L’arrestation de Succès Masra, ancien opposant devenu Premier ministre de transition, marque un nouvel épisode troublant dans la vie politique tchadienne. Interpellé dans un contexte de fortes tensions post-électorales, cet événement soulève des interrogations profondes sur l’avenir démocratique du Tchad.
Un parcours marqué par la rupture et le compromis
Succès Masra, brillant économiste et fondateur du mouvement Les Transformateurs, a longtemps incarné l’espoir d’un renouveau politique au Tchad. Opposant farouche au régime militaire instauré après la mort du président Idriss Déby en avril 2021, il avait été contraint à l’exil avant de revenir au pays à la faveur d’un dialogue national inclusif.

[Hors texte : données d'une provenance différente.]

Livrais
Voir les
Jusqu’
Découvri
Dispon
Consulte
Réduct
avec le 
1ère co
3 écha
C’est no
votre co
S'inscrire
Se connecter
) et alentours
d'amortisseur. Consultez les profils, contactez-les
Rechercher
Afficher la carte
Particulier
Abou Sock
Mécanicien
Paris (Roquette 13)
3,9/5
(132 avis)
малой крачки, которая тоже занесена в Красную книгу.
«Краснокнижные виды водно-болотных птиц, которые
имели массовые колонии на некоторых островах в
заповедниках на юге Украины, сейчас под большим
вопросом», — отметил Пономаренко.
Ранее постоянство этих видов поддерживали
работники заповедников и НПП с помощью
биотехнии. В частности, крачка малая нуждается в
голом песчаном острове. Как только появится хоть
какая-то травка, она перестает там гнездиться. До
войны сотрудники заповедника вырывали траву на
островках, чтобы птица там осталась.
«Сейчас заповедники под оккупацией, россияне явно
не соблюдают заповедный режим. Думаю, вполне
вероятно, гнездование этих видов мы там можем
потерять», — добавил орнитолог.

Son retour avait surpris : de critique virulent du Conseil militaire de transition, il est devenu Premier ministre en janvier 2024, dans le cadre d’un accord visant à pacifier le climat politique en vue des élections générales de 2025.
Une élection sous tension
Le scrutin présidentiel d’avril 2025 a ravivé les divisions. Selon les résultats officiels, Mahamat Idriss Déby, fils de l’ancien président et chef de l’État de transition, l’a emporté avec plus de 60 % des voix. Masra, qui s’était présenté comme principal challenger, a dénoncé une fraude massive.
Dès l’annonce des résultats, de nombreuses manifestations ont éclaté dans la capitale N’Djamena et d’autres villes du pays. La réponse des forces de sécurité a été brutale : des dizaines de morts, des arrestations en masse, et un durcissement autoritaire palpable.

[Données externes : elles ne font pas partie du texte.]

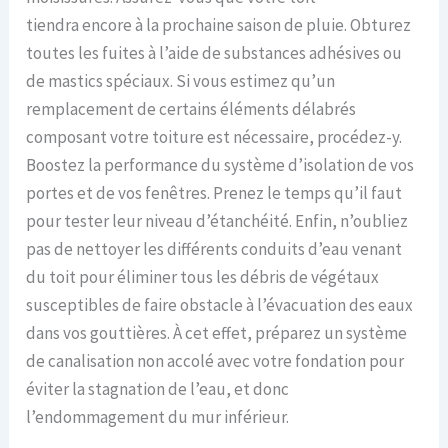
tiendra
encore à la prochaine saison de pluie. Obturez
toutes les fuites à l’aide de substances adhésives ou
de mastics spéciaux. Si vous estimez qu’un
remplacement de certains éléments délabrés
composant votre toiture est nécessaire, procédez-y.
Boostez la performance du système d’isolation de vos
portes et de vos fenêtres. Prenez le temps qu’il faut
pour tester leur niveau d’étanchéité. Enfin, n’oubliez
pas de nettoyer les différents conduits d’eau venant
du toit pour éliminer tous les débris de végétaux
susceptibles de faire obstacle à l’évacuation des eaux
dans vos gouttières. À cet effet, préparez un système
de canalisation non accolé avec votre fondation pour
éviter la stagnation de l’eau, et donc
l’endommagement du mur inférieur.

Une arrestation aux motivations politiques ?
L’arrestation de Succès Masra, intervenue le 20 mai 2025 alors qu’il tentait de rejoindre des partisans, est interprétée par beaucoup comme un acte de répression politique. Les autorités l’accusent d’incitation à la violence et de trouble à l’ordre public. Ses avocats parlent de persécution, rappelant les engagements non tenus de la transition quant au respect des libertés fondamentales.
L’Union africaine et plusieurs ONG, dont Human Rights Watch et Amnesty International, ont exprimé leur inquiétude, appelant à sa libération immédiate et au respect du droit de manifester.
Quel avenir pour le Tchad ?
L’arrestation de Masra risque de fragiliser davantage un processus de transition déjà miné par la méfiance. Elle envoie un signal négatif à l’opinion publique et à la communauté internationale, qui espérait un apaisement durable et des élections crédibles.
Le peuple tchadien, lui, reste partagé entre résignation, colère et espoir. La jeunesse, particulièrement mobilisée depuis plusieurs années, semble déterminée à ne plus se contenter de promesses creuses.
En définitive, l’affaire Masra met à nu les contradictions d’un pouvoir qui veut à la fois se légitimer par les urnes tout en muselant l’opposition. Une équation périlleuse, dans un pays où les lignes de fracture sociales et politiques sont toujours vives.